Closed averellschmidt closed 2 years ago
hi @averellschmidt, when did you download the package? I tried to incorporate some changes to help address this back in January, but its likely there are still some bottlenecks...
Could you give a sense of how large your data set is? How many matched sets do you expect to have and how large do you anticipate each set to be? Also, could you post the error message you're getting?
R in general isn't fantastic for handling massive data sets, but this is definitely something we want to fix in future versions. You might be able to sidestep some of these issues by getting your matched sets, then removing all of the units that aren't included in those sets and then re-running PanelMatch on that smaller data set. It's a bit hacky, but I can lay out more precise steps to try that out if there's not an obvious quick fix.
Hey @adamrauh, thanks for your quick reply. I updated my version of PanelMatch within the past few weeks; more recently than January. My dataset is a 342.5 Mb csv file. It has 1,612,302 observations of 36,218 units over 74 periods. It includes 58 variables, but I am only using ~15 of those in my analysis for the time being. I was setting size.match = 10, but have reduced it to 5. I have also begun doing some exact matching, which seems to help some, but I still cannot run my analysis on the full dataset.

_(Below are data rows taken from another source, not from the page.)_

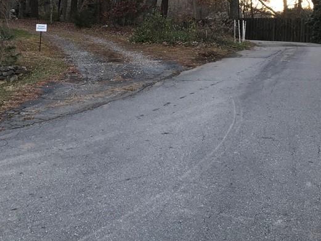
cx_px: 54
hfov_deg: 33.7
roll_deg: -1.6
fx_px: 510
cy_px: 31
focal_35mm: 55
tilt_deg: +3.2
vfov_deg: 25.8
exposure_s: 1/93
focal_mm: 3.99
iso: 20
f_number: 1.8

The error messages I'm getting are either "Error: vector memory exhausted (limit reached?)"or "Error: cannot allocate vector of size 1.2 Mb" which seems quite small. I have also had RStudio suddenly terminate after showing me the dreaded bomb with a burning fuse...
I'd appreciate more precise steps for your hack if you have them available.
Thanks again for your help, Avery
I think this is a Windows machine issue. See if you can find out some advice on the Internet.
I'm running into issues with the limited memory of my computer when running PanelMatch. Do you have any suggestions for running PanelMatch on large datasets? Thanks!